§ **Task to carry out**: In the material below, write out each line word for word and omit the pictures.

§ **Data for this task**:
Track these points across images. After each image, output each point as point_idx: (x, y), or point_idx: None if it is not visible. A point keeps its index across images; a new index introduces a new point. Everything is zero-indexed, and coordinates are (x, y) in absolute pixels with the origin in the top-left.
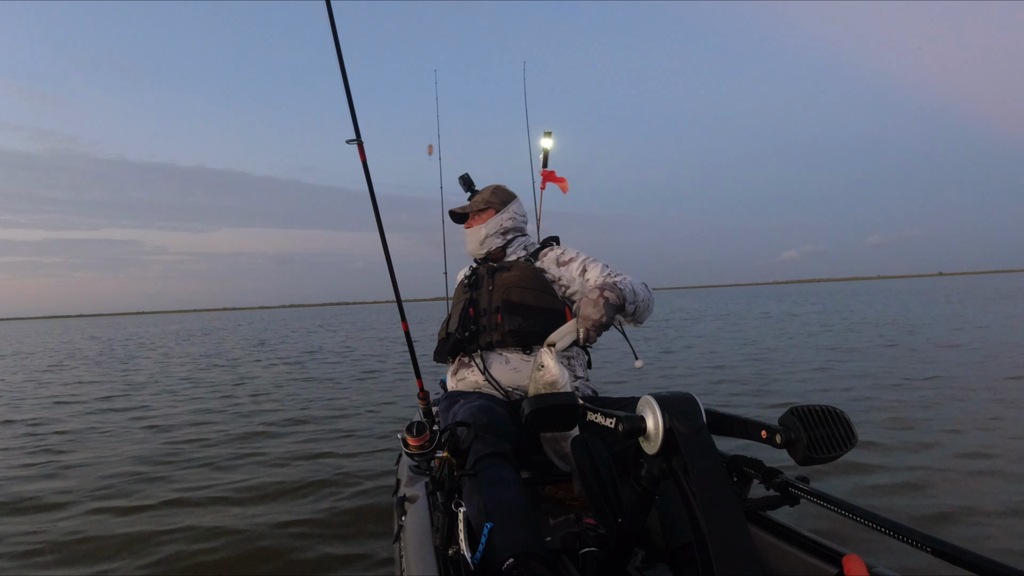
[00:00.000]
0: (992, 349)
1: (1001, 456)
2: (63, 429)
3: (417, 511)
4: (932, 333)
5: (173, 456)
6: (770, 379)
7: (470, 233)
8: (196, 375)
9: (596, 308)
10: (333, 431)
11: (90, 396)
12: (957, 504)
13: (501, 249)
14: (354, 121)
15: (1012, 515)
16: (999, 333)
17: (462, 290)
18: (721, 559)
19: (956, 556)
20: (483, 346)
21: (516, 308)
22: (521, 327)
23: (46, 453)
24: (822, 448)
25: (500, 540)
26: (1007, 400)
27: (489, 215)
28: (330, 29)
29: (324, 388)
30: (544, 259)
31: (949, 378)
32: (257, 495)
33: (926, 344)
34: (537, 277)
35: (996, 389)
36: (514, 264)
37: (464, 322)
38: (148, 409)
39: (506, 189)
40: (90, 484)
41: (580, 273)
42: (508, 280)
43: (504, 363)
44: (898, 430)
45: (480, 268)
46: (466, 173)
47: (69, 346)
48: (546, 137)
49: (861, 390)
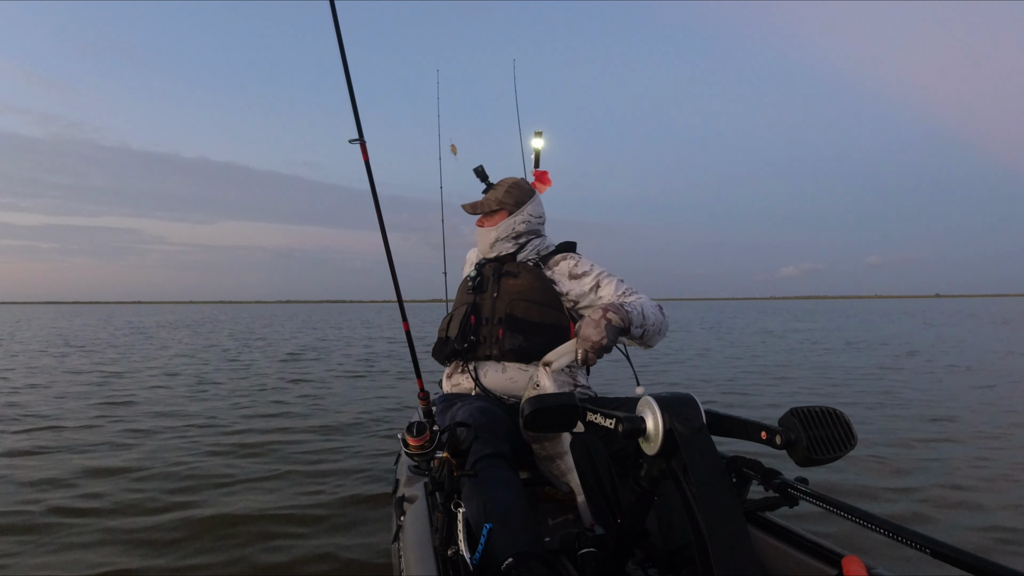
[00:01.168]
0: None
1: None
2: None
3: (416, 511)
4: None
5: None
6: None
7: (480, 233)
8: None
9: (597, 330)
10: (332, 431)
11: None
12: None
13: (512, 253)
14: (357, 121)
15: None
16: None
17: (465, 290)
18: (720, 560)
19: (955, 558)
20: (480, 357)
21: (519, 325)
22: (522, 346)
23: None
24: (822, 449)
25: (499, 540)
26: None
27: (501, 217)
28: (335, 31)
29: (323, 387)
30: (555, 268)
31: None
32: (253, 493)
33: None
34: (544, 288)
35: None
36: (522, 269)
37: (464, 331)
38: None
39: (523, 186)
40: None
41: (593, 289)
42: (514, 289)
43: (500, 371)
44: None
45: (486, 268)
46: (481, 166)
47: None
48: (537, 137)
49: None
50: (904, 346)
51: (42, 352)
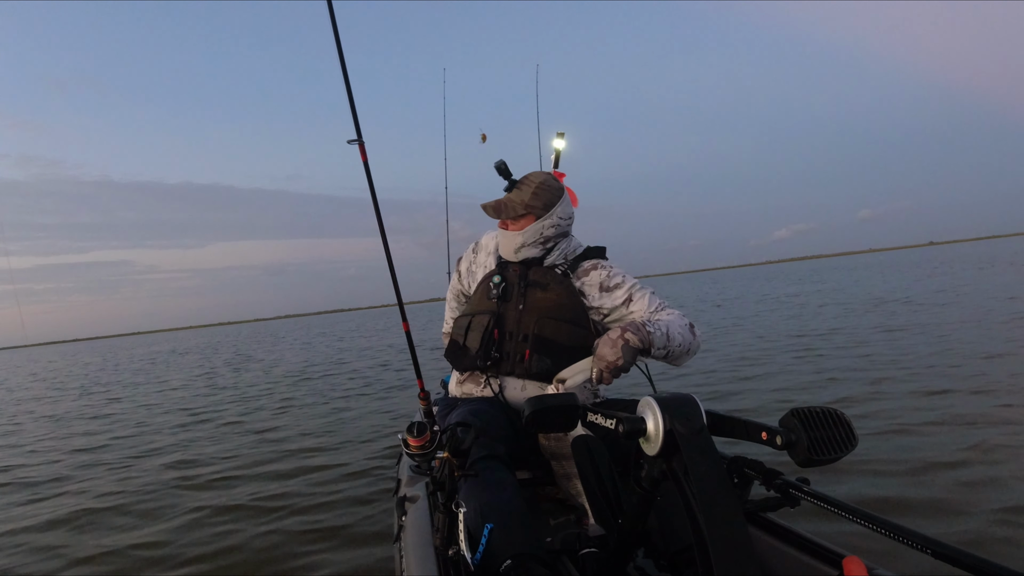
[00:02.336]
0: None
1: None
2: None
3: (417, 511)
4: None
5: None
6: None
7: (504, 236)
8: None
9: (613, 350)
10: (331, 429)
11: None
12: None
13: (539, 257)
14: (355, 121)
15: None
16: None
17: (487, 295)
18: (721, 561)
19: (956, 558)
20: (503, 373)
21: (547, 347)
22: (549, 369)
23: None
24: (823, 450)
25: (498, 542)
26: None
27: (528, 221)
28: (333, 32)
29: (323, 388)
30: (585, 278)
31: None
32: (252, 496)
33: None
34: (573, 305)
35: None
36: (551, 280)
37: (487, 346)
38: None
39: (552, 184)
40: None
41: (625, 303)
42: (543, 304)
43: (520, 389)
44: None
45: (510, 274)
46: (502, 160)
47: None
48: (559, 138)
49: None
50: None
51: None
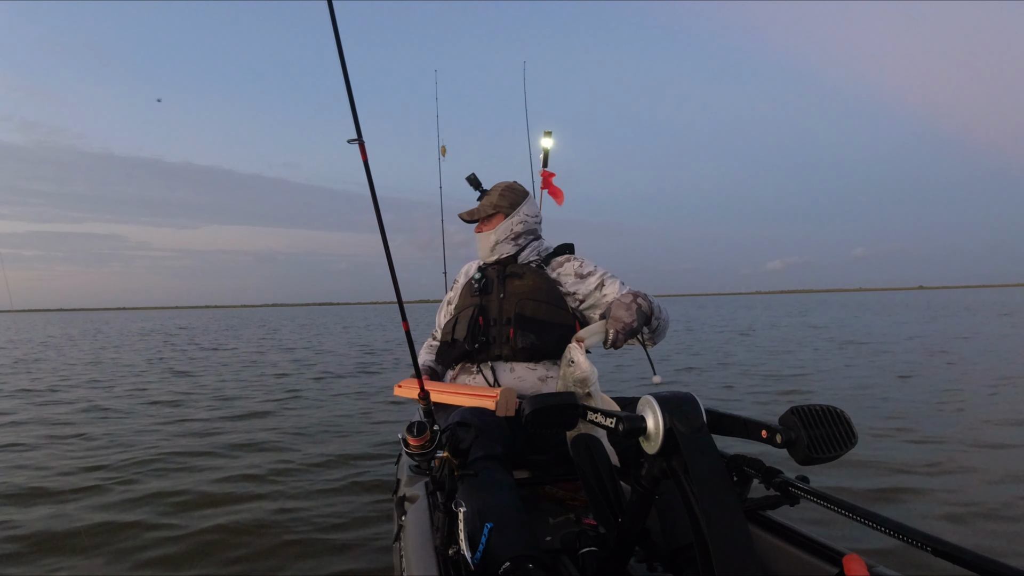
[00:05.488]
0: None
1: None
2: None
3: (417, 511)
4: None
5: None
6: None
7: (480, 238)
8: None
9: (629, 312)
10: (330, 428)
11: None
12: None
13: (513, 255)
14: (355, 121)
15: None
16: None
17: (469, 293)
18: (721, 559)
19: (956, 556)
20: (492, 357)
21: (529, 323)
22: (534, 344)
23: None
24: (822, 448)
25: (497, 542)
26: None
27: (498, 220)
28: (333, 33)
29: (323, 387)
30: (560, 269)
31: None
32: (251, 493)
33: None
34: (551, 289)
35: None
36: (526, 270)
37: (473, 332)
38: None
39: (516, 188)
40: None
41: (598, 287)
42: (521, 289)
43: (509, 371)
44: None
45: (489, 271)
46: (473, 173)
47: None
48: (546, 137)
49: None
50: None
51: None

§ **Answer to this exercise**:
Track these points across images. After each image, output each point as point_idx: (x, y), or point_idx: None if it is not visible. A point keeps its index across images; a new index introduces a new point. Everything is zero-indexed, and coordinates are (x, y) in absolute pixels with the origin in the top-left.
[00:00.000]
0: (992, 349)
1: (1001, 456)
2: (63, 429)
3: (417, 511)
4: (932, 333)
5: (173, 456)
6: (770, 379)
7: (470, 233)
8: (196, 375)
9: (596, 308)
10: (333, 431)
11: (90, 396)
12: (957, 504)
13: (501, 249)
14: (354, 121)
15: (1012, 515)
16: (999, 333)
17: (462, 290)
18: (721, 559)
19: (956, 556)
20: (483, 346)
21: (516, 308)
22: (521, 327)
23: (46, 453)
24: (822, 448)
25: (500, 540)
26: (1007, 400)
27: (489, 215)
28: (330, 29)
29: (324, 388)
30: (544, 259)
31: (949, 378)
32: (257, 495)
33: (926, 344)
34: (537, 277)
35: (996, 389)
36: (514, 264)
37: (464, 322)
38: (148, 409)
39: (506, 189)
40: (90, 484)
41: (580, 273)
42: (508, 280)
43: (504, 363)
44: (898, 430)
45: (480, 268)
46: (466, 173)
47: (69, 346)
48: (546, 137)
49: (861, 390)
[00:01.168]
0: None
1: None
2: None
3: (416, 511)
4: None
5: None
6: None
7: (480, 233)
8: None
9: (597, 330)
10: (332, 431)
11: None
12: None
13: (512, 253)
14: (357, 121)
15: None
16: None
17: (465, 290)
18: (720, 560)
19: (955, 558)
20: (480, 357)
21: (519, 325)
22: (522, 346)
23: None
24: (822, 449)
25: (499, 540)
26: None
27: (501, 217)
28: (335, 31)
29: (323, 387)
30: (555, 268)
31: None
32: (253, 493)
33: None
34: (544, 288)
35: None
36: (522, 269)
37: (464, 331)
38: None
39: (523, 186)
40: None
41: (593, 289)
42: (514, 289)
43: (500, 371)
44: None
45: (486, 268)
46: (481, 166)
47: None
48: (537, 137)
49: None
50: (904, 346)
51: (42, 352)
[00:02.336]
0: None
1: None
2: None
3: (417, 511)
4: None
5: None
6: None
7: (504, 236)
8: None
9: (613, 350)
10: (331, 429)
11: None
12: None
13: (539, 257)
14: (355, 121)
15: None
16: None
17: (487, 295)
18: (721, 561)
19: (956, 558)
20: (503, 373)
21: (547, 347)
22: (549, 369)
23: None
24: (823, 450)
25: (498, 542)
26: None
27: (528, 221)
28: (333, 32)
29: (323, 388)
30: (585, 278)
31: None
32: (252, 496)
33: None
34: (573, 305)
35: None
36: (551, 280)
37: (487, 346)
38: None
39: (552, 184)
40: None
41: (625, 303)
42: (543, 304)
43: (520, 389)
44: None
45: (510, 274)
46: (502, 160)
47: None
48: (559, 138)
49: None
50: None
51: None
[00:05.488]
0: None
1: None
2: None
3: (417, 511)
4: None
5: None
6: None
7: (480, 238)
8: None
9: (629, 312)
10: (330, 428)
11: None
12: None
13: (513, 255)
14: (355, 121)
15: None
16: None
17: (469, 293)
18: (721, 559)
19: (956, 556)
20: (492, 357)
21: (529, 323)
22: (534, 344)
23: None
24: (822, 448)
25: (497, 542)
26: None
27: (498, 220)
28: (333, 33)
29: (323, 387)
30: (560, 269)
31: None
32: (251, 493)
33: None
34: (551, 289)
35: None
36: (526, 270)
37: (473, 332)
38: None
39: (516, 188)
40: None
41: (598, 287)
42: (521, 289)
43: (509, 371)
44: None
45: (489, 271)
46: (473, 173)
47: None
48: (546, 137)
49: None
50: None
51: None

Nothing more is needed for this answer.